Newisys
Newisys, a Server and Storage company with expertise in glue-chips for Opterons, based in Austin, Texas, was co-founded by Claymon A Cipione (who was later AMD CIO from 2005-2008) and Phil Hester (who later was AMD's CTO from 2005 till 2008) in 2000, and was acquired in 2004 by manufacturer Sanmina-SCI. In 2006, the company acquired the "bloc" product division of Adaptec (essentially the products that weren't Snap or HBAs), expanding the storage offering to rack-mount JBOD and RAID systems.
In May 2007, the Server portion of the company was shut down, leaving Storage as the main focus.
Now owned by Sanmina (formerly known as Sanmina-SCI), and located in the flood plain of Colorado Springs. Returned to the Server market in 2013 by adding Intel based servers into their existing storage products, somewhat successfully.
Products
- The Horus chip for creating large Opteron systems.
- The Newisys SA2120 SAS (Serial Attached SCSI) JBOD is a high-density SAS host to SAS/SATA disk direct attached primary or near-line storage solution. Based on the SCSI extended command set and serial interface, the Newisys SA2120 delivers up to 6.0 TB of incremental storage capacity at transfer rates up to 4800MB/second aggregate bandwidth. Dual controllers allow two separate hosts to connect to independent RAID sets, each with an independent 2400MB/second bandwidth or 4800MB/second aggregate bandwidth in a dual I/O module configuration.
- The Newisys SC4100 SCSI JBOD is a proven, high-density SCSI host to SCSI disk direct attached primary storage solution. Based on the Ultra320 SCSI technology, the Newisys SC4100 delivers up to 3.6 TB of incremental storage capacity at transfer rates up to 640MB/s aggregate bandwidth.
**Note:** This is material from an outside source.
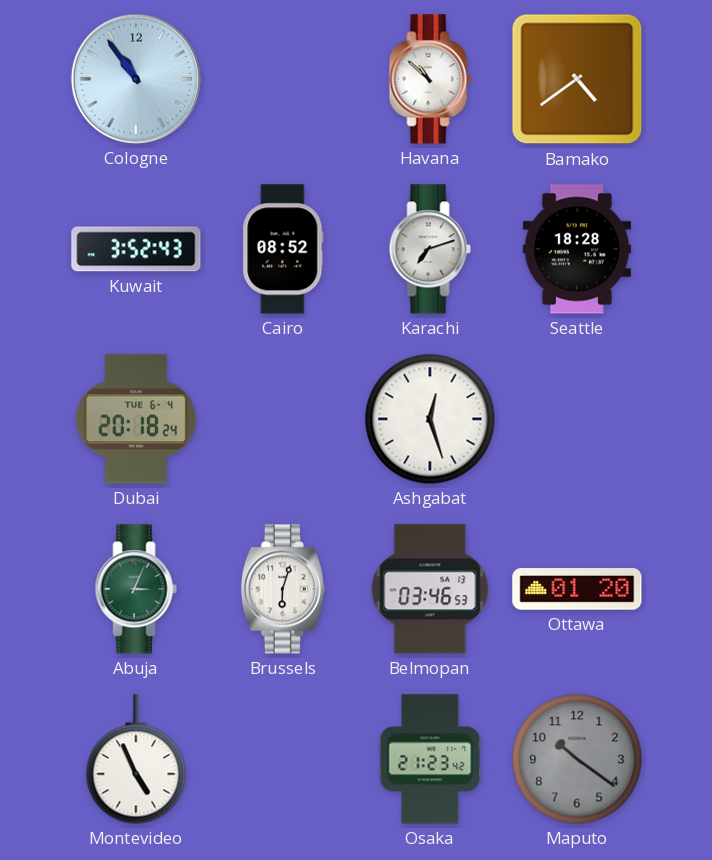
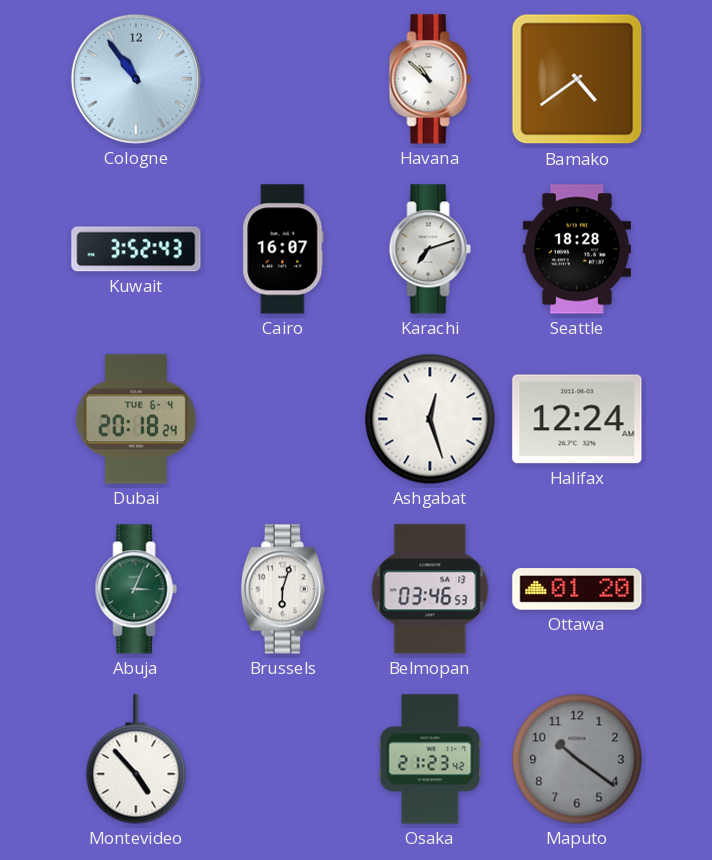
Cairo: 08:52 -> 16:07
Halifax: none -> 12:24
Montevideo: 4:56 -> 4:53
Dual controllers allow two separate hosts to connect to independent RAID sets within the same enclosure, each with an independent 320MB/s bandwidth or 640MB/s aggregate bandwidth in split bus mode.
- The Newisys NA-1400 Network-Attached Storage Appliance incorporates a RAID system featuring four hot-swap SATA drives. It features dual gigabit interface and two USB ports. The device connects to networked personal computers and other electronic home media devices, providing up to three terabytes of external storage in "A package the size of a toaster," the company said.